Dear brothers and sisters in Christ,
The world continues to mourn with the people of France after the murder of so many innocent people in Paris one week ago. As Pope Francis said, such violence and hatred is an affront to the dignity of the human person and can never be justified, whether it’s in Europe, the Middle East, Africa or any other part of the world.
These most recent attacks point once again to a world so very much in need of God’s love, mercy and peace. And they point to the need for all of us to be peacemakers, reconcilers and witnesses to the Good News of Christ.
In a little more than a week — on Sunday, Nov. 29 — we will begin the season of Advent, a time when we prepare for the celebration of our Lord’s birth and his second coming at the end of time. It also is a penitential time, calling us to quiet our minds and hearts for the coming of Christmas amid all the busyness of the season.
This year, Advent overlaps with the beginning of the Year of Mercy on Dec. 8, creating a wonderful opportunity for us to focus on how we can more deeply experience mercy and reconciliation in our own lives and offer it to others. Like John the Baptist, who is the focus of two Sunday Gospel readings during Advent, we, too, can “prepare the way of the Lord” through our prayers, words and actions.
I encourage you to join me in taking advantage of the sacrament of penance during this time. Confession offers a chance to examine our consciences and reflect on how we’ve fallen short in following God’s will. Seeking and receiving God’s forgiveness through the sacrament helps us to change our lives for the better by getting right with him and in how we treat others. Even if it’s been a long time since your last confession, please don’t be fearful of going. The priest, who is acting in Christ’s name, will welcome you to this special experience of God’s healing and grace.
I also encourage you to learn more about the spiritual and corporal works of mercy and to practice them during Advent and the Year of Mercy. These 14 practices have a long history in our Christian tradition and are rooted in the Gospel message of Christ.

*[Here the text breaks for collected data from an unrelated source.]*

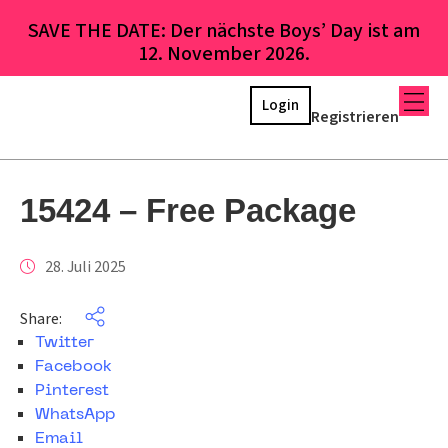
SAVE THE DATE: Der nächste Boys’ Day ist am
12. November 2026.
Login
Registrieren
15424 – Free Package
28. Juli 2025
Share:
Twitter
Facebook
Pinterest
WhatsApp
Email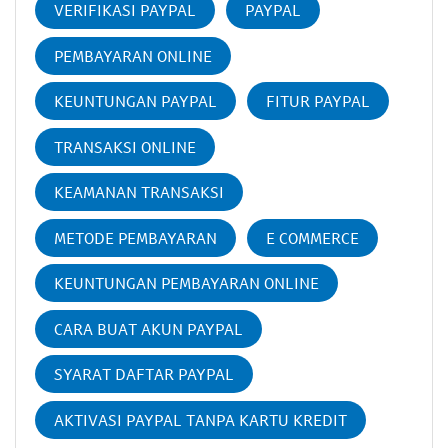
VERIFIKASI PAYPAL
PAYPAL
PEMBAYARAN ONLINE
KEUNTUNGAN PAYPAL
FITUR PAYPAL
TRANSAKSI ONLINE
KEAMANAN TRANSAKSI
METODE PEMBAYARAN
E COMMERCE
KEUNTUNGAN PEMBAYARAN ONLINE
CARA BUAT AKUN PAYPAL
SYARAT DAFTAR PAYPAL
AKTIVASI PAYPAL TANPA KARTU KREDIT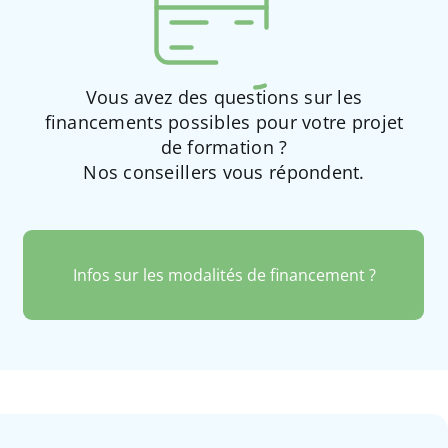
Vous avez des questions sur les
financements possibles pour votre projet
de formation ?
Nos conseillers vous répondent.
Infos sur les modalités de financement ?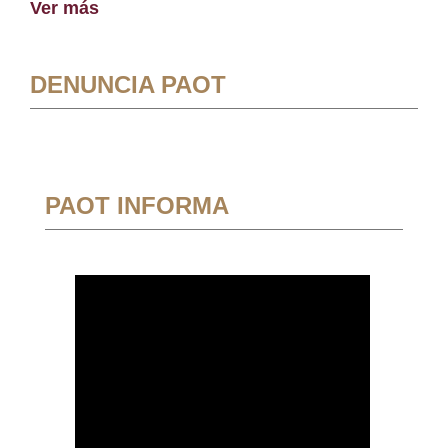
Ver más
DENUNCIA PAOT
PAOT INFORMA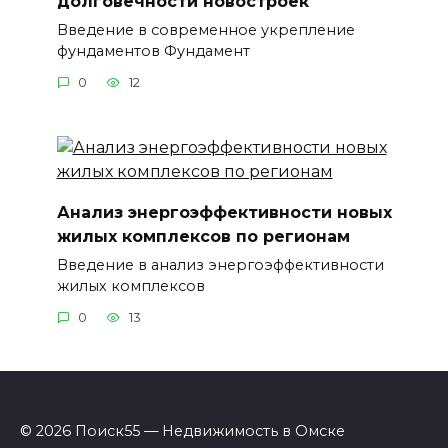
долговечности новостроек
Введение в современное укрепление
фундаментов Фундамент
0
12
Анализ энергоэффективности новых
жилых комплексов по регионам
Введение в анализ энергоэффективности
жилых комплексов
0
13
© 2026 Поиск55 — Недвижимость в Омске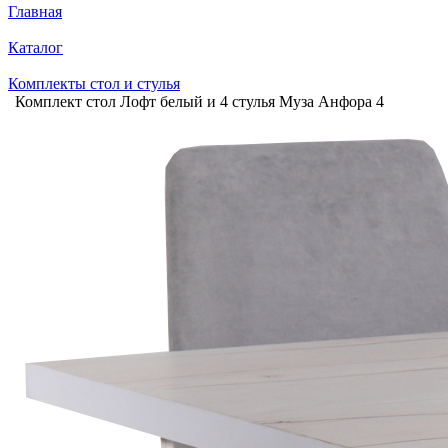
Главная
Каталог
Комплекты стол и стулья
Комплект стол Лофт белый и 4 стулья Муза Анфора 4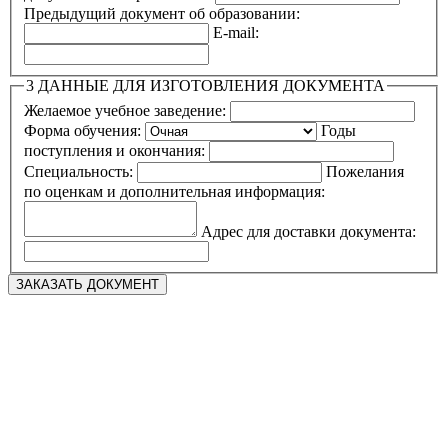
Предыдущий документ об образовании:
E-mail:
3
ДАННЫЕ ДЛЯ ИЗГОТОВЛЕНИЯ ДОКУМЕНТА
Желаемое учебное заведение:
Форма обучения:
Годы
поступления и окончания:
Специальность:
Пожелания
по оценкам и дополнительная информация:
Адрес для доставки документа: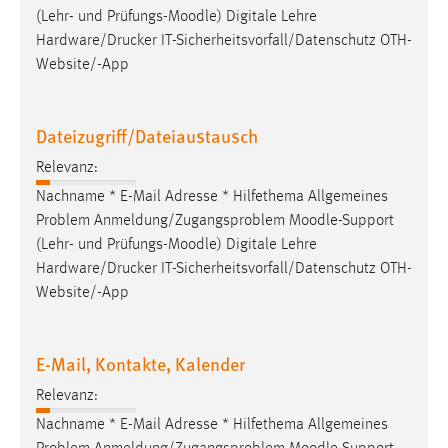
(Lehr- und Prüfungs-
Moodle
) Digitale Lehre
Hardware/Drucker IT-Sicherheitsvorfall/Datenschutz OTH-
Website/-App
Dateizugriff/Dateiaustausch
Relevanz:
Nachname * E-Mail Adresse * Hilfethema Allgemeines
Problem Anmeldung/Zugangsproblem
Moodle
-Support
(Lehr- und Prüfungs-
Moodle
) Digitale Lehre
Hardware/Drucker IT-Sicherheitsvorfall/Datenschutz OTH-
Website/-App
E-Mail, Kontakte, Kalender
Relevanz:
Nachname * E-Mail Adresse * Hilfethema Allgemeines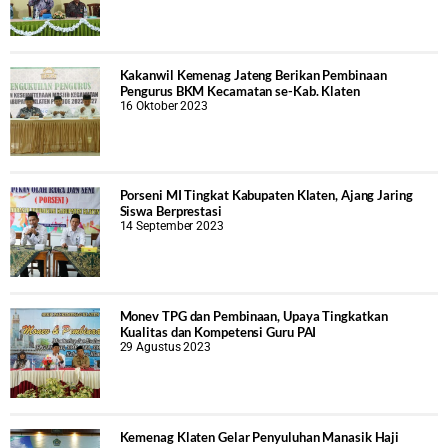
Kakanwil Kemenag Jateng Berikan Pembinaan
Pengurus BKM Kecamatan se-Kab. Klaten
16 Oktober 2023
Porseni MI Tingkat Kabupaten Klaten, Ajang Jaring
Siswa Berprestasi
14 September 2023
Monev TPG dan Pembinaan, Upaya Tingkatkan
Kualitas dan Kompetensi Guru PAI
29 Agustus 2023
Kemenag Klaten Gelar Penyuluhan Manasik Haji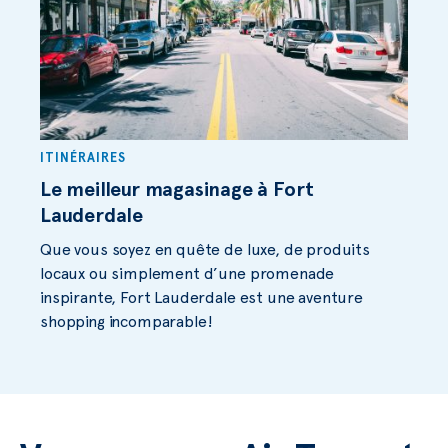
ITINÉRAIRES
Le meilleur magasinage à Fort
Lauderdale
Que vous soyez en quête de luxe, de produits
locaux ou simplement d’une promenade
inspirante, Fort Lauderdale est une aventure
shopping incomparable!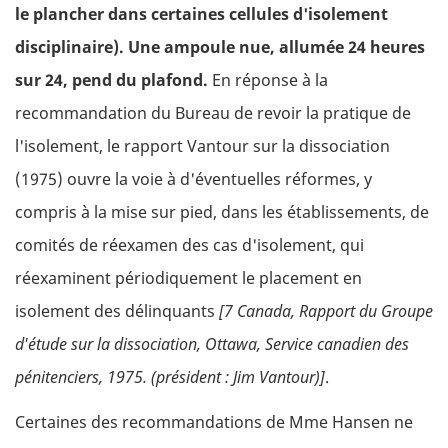
le plancher dans certaines cellules d'isolement
disciplinaire). Une ampoule nue, allumée 24 heures
sur 24, pend du plafond.
En réponse à la
recommandation du Bureau de revoir la pratique de
l'isolement, le rapport Vantour sur la dissociation
(1975) ouvre la voie à d'éventuelles réformes, y
compris à la mise sur pied, dans les établissements, de
comités de réexamen des cas d'isolement, qui
réexaminent périodiquement le placement en
isolement des délinquants
[7 Canada, Rapport du Groupe
d'étude sur la dissociation, Ottawa, Service canadien des
pénitenciers, 1975. (président : Jim Vantour)]
.
Certaines des recommandations de Mme Hansen ne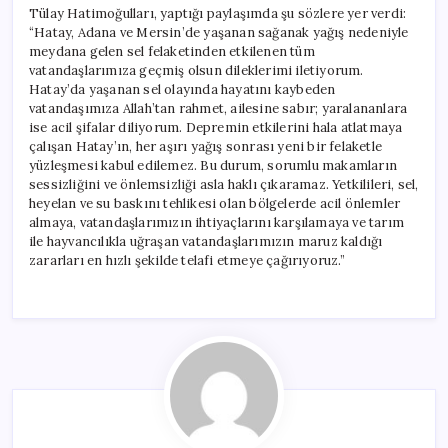
Tülay Hatimoğulları, yaptığı paylaşımda şu sözlere yer verdi:
“Hatay, Adana ve Mersin’de yaşanan sağanak yağış nedeniyle
meydana gelen sel felaketinden etkilenen tüm
vatandaşlarımıza geçmiş olsun dileklerimi iletiyorum.
Hatay’da yaşanan sel olayında hayatını kaybeden
vatandaşımıza Allah’tan rahmet, ailesine sabır; yaralananlara
ise acil şifalar diliyorum. Depremin etkilerini hala atlatmaya
çalışan Hatay’ın, her aşırı yağış sonrası yeni bir felaketle
yüzleşmesi kabul edilemez. Bu durum, sorumlu makamların
sessizliğini ve önlemsizliği asla haklı çıkaramaz. Yetkilileri, sel,
heyelan ve su baskını tehlikesi olan bölgelerde acil önlemler
almaya, vatandaşlarımızın ihtiyaçlarını karşılamaya ve tarım
ile hayvancılıkla uğraşan vatandaşlarımızın maruz kaldığı
zararları en hızlı şekilde telafi etmeye çağırıyoruz.”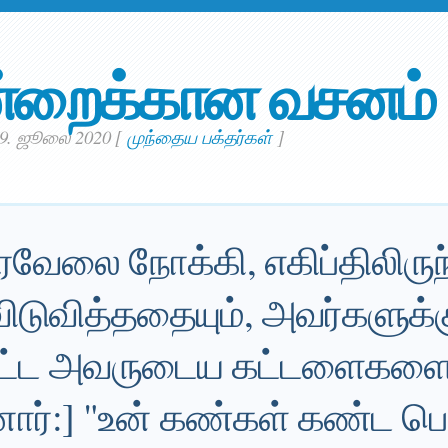
்றைக்கான வசனம்
19. ஜூலை 2020
[
முந்தைய பக்தர்கள்
]
வேலை நோக்கி, எகிப்திலிருந
டுவித்ததையும், அவர்களுக்க
பட்ட அவருடைய கட்டளைகளைய
னார்:] "உன் கண்கள் கண்ட பெ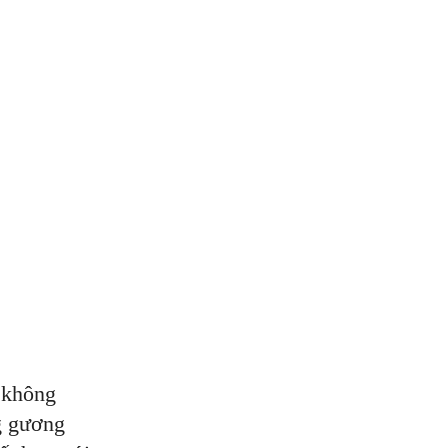
 không
g gương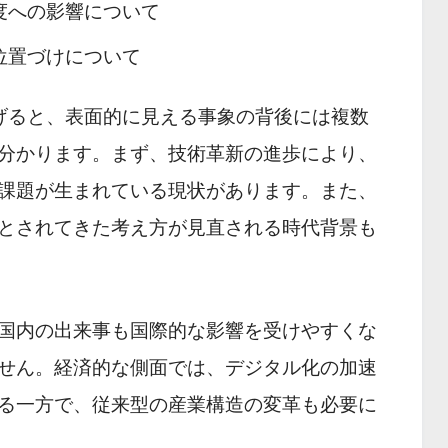
度への影響について
位置づけについて
げると、表面的に見える事象の背後には複数
分かります。まず、技術革新の進歩により、
課題が生まれている現状があります。また、
とされてきた考え方が見直される時代背景も
国内の出来事も国際的な影響を受けやすくな
せん。経済的な側面では、デジタル化の加速
る一方で、従来型の産業構造の変革も必要に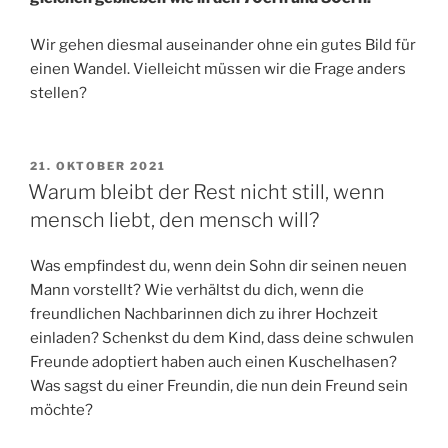
Wir gehen diesmal auseinander ohne ein gutes Bild für
einen Wandel. Vielleicht müssen wir die Frage anders
stellen?
VERÖFFENTLICHT
21. OKTOBER 2021
AM
Warum bleibt der Rest nicht still, wenn
mensch liebt, den mensch will?
Was empfindest du, wenn dein Sohn dir seinen neuen
Mann vorstellt? Wie verhältst du dich, wenn die
freundlichen Nachbarinnen dich zu ihrer Hochzeit
einladen? Schenkst du dem Kind, dass deine schwulen
Freunde adoptiert haben auch einen Kuschelhasen?
Was sagst du einer Freundin, die nun dein Freund sein
möchte?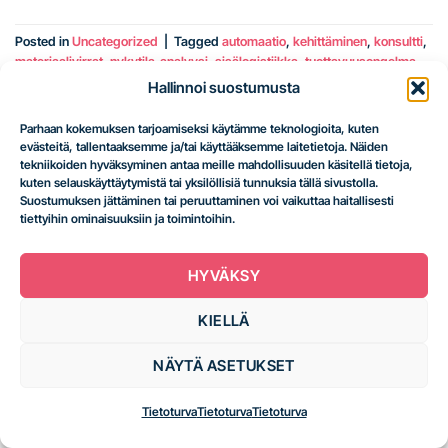
Posted in
Uncategorized
|
Tagged
automaatio
,
kehittäminen
,
konsultti
,
materiaalivirrat
,
nykytila-analyysi
,
sisälogistiikka
,
tuottavuusongelma
,
Varastonhallintajärjestelmä
,
vastuullisuus
,
wms
,
WMS
Hallinnoi suostumusta
Varastonhallintajärjestelmä
Parhaan kokemuksen tarjoamiseksi käytämme teknologioita, kuten
evästeitä, tallentaaksemme ja/tai käyttääksemme laitetietoja. Näiden
UNCATEGORIZED
tekniikoiden hyväksyminen antaa meille mahdollisuuden käsitellä tietoja,
WMS-järjestelmän käyttöönotto –
kuten selauskäyttäytymistä tai yksilöllisiä tunnuksia tällä sivustolla.
Askeleet onnistuneeseen
Suostumuksen jättäminen tai peruuttaminen voi vaikuttaa haitallisesti
tiettyihin ominaisuuksiin ja toimintoihin.
implementointiin
HYVÄKSY
POSTED ON
10.6.2025
BY
JUSSI HUHTANEN
KIELLÄ
10
kesä
NÄYTÄ ASETUKSET
WMS-järjestelmä ei ole taikatemppu, mutta se voi tehdä
ihmeitä varastonhallinnan tehokkuudelle. Kun
Tietoturva
Tietoturva
Tietoturva
käyttöönotto tehdään oikein, järjestelmä ei vain seuraa
varastopaikkoja – se ohjaa, optimoi ja auttaa tekemään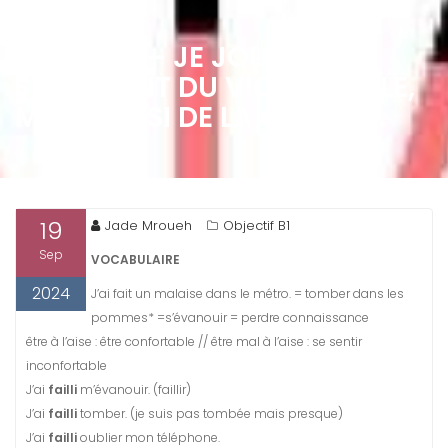
19/09/24 – JE JOUE NON
SEULEMENT DU VIOLONCELLE,
MAIS AUSSI DE LA GUITARE.
19
Jade Mroueh
Objectif B1
Sep
VOCABULAIRE
2024
J’ai fait un malaise dans le métro. = tomber dans les
pommes* =s’évanouir = perdre connaissance
être à l’aise : être confortable // être mal à l’aise : se sentir
inconfortable
J’ai
failli
m’évanouir. (faillir)
J’ai
failli
tomber. (je suis pas tombée mais presque)
J’ai
failli
oublier mon téléphone.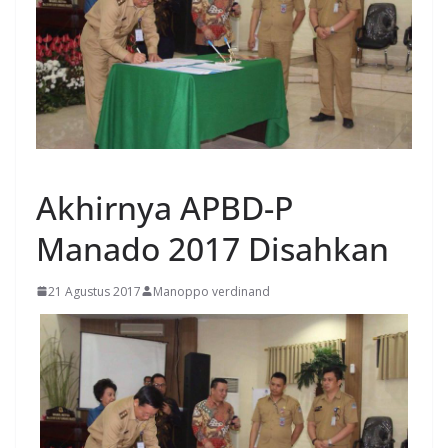
MANADO
Akhirnya APBD-P
Manado 2017 Disahkan
21 Agustus 2017
Manoppo verdinand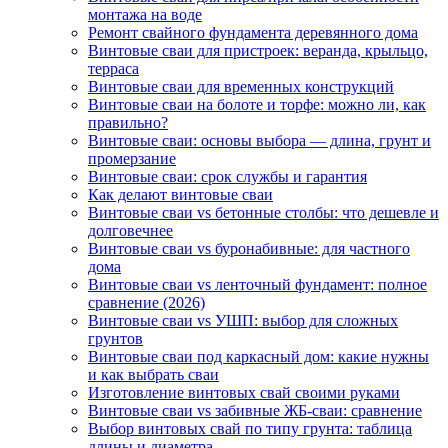
монтажа на воде
Ремонт свайного фундамента деревянного дома
Винтовые сваи для пристроек: веранда, крыльцо,
терраса
Винтовые сваи для временных конструкций
Винтовые сваи на болоте и торфе: можно ли, как
правильно?
Винтовые сваи: основы выбора — длина, грунт и
промерзание
Винтовые сваи: срок службы и гарантия
Как делают винтовые сваи
Винтовые сваи vs бетонные столбы: что дешевле и
долговечнее
Винтовые сваи vs буронабивные: для частного
дома
Винтовые сваи vs ленточный фундамент: полное
сравнение (2026)
Винтовые сваи vs УШП: выбор для сложных
грунтов
Винтовые сваи под каркасный дом: какие нужны
и как выбрать сваи
Изготовление винтовых свай своими руками
Винтовые сваи vs забивные ЖБ-сваи: сравнение
Выбор винтовых свай по типу грунта: таблица
длины и диаметра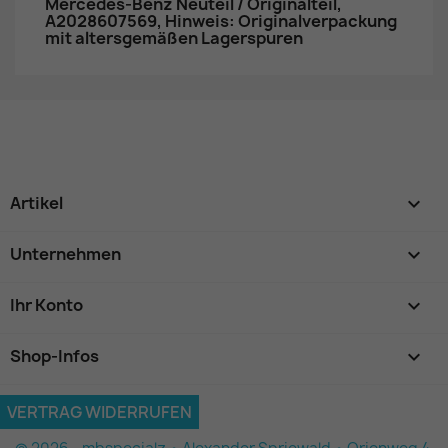
Mercedes-Benz Neuteil / Originalteil,
A2028607569, Hinweis: Originalverpackung
mit altersgemäßen Lagerspuren
Artikel

Unternehmen

Ihr Konto

Shop-Infos
keyboard_arrow_down
VERTRAG WIDERRUFEN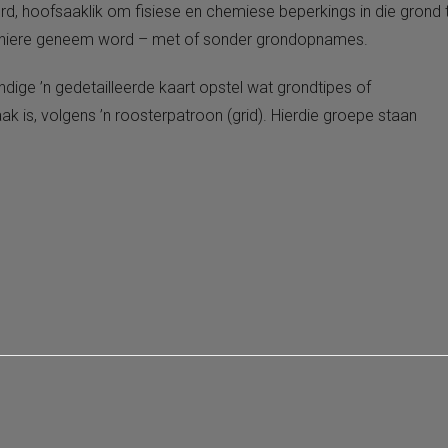
 hoofsaaklik om fisiese en chemiese beperkings in die grond 
maniere geneem word – met of sonder grondopnames.
ge ’n gedetailleerde kaart opstel wat grondtipes of
 is, volgens ’n roosterpatroon (grid). Hierdie groepe staan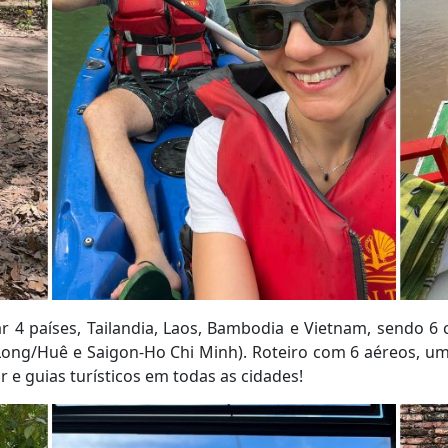
ar 4 países, Tailandia, Laos, Bambodia e Vietnam, sendo
g/Huê e Saigon-Ho Chi Minh). Roteiro com 6 aéreos, um cr
r e guias turísticos em todas as cidades!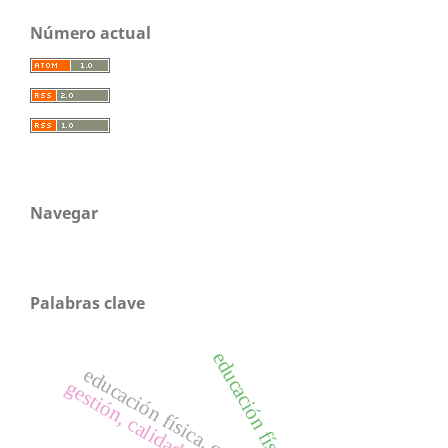
Número actual
Navegar
Palabras clave
educación física
educación física, cuba, formación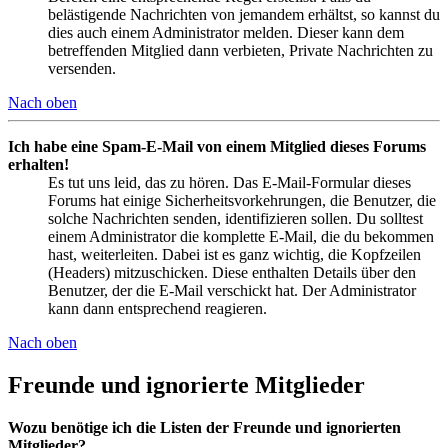
belästigende Nachrichten von jemandem erhältst, so kannst du
dies auch einem Administrator melden. Dieser kann dem
betreffenden Mitglied dann verbieten, Private Nachrichten zu
versenden.
Nach oben
Ich habe eine Spam-E-Mail von einem Mitglied dieses Forums
erhalten!
Es tut uns leid, das zu hören. Das E-Mail-Formular dieses
Forums hat einige Sicherheitsvorkehrungen, die Benutzer, die
solche Nachrichten senden, identifizieren sollen. Du solltest
einem Administrator die komplette E-Mail, die du bekommen
hast, weiterleiten. Dabei ist es ganz wichtig, die Kopfzeilen
(Headers) mitzuschicken. Diese enthalten Details über den
Benutzer, der die E-Mail verschickt hat. Der Administrator
kann dann entsprechend reagieren.
Nach oben
Freunde und ignorierte Mitglieder
Wozu benötige ich die Listen der Freunde und ignorierten
Mitglieder?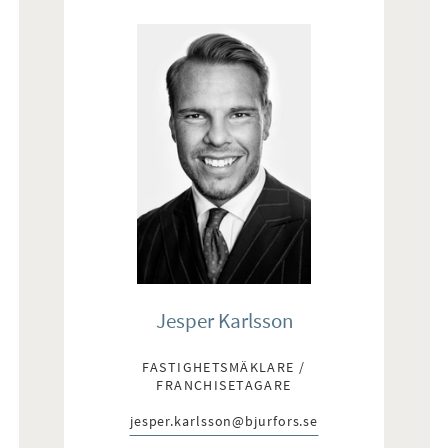
Jesper Karlsson
FASTIGHETSMÄKLARE /
FRANCHISETAGARE
jesper.karlsson@bjurfors.se
E-post:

They include comforting the sorrowful, forgiving injuries, praying for the living and the dead, feeding the hungry, sheltering the homeless and visiting the prisoner.
In his letter announcing the Year of Mercy, Pope Francis said a principal theme is to “Be merciful just as your Father is merciful.” We are all very much in need of Christ’s love and mercy. Our world, particularly in light of recent events, needs to hear a message of compassion and tolerance.
My prayer is that this Advent you will prepare for Christ’s birth by seeking forgiveness and healing in your own life and answering the church’s call to bring Christ’s love, mercy and peace to those most in need.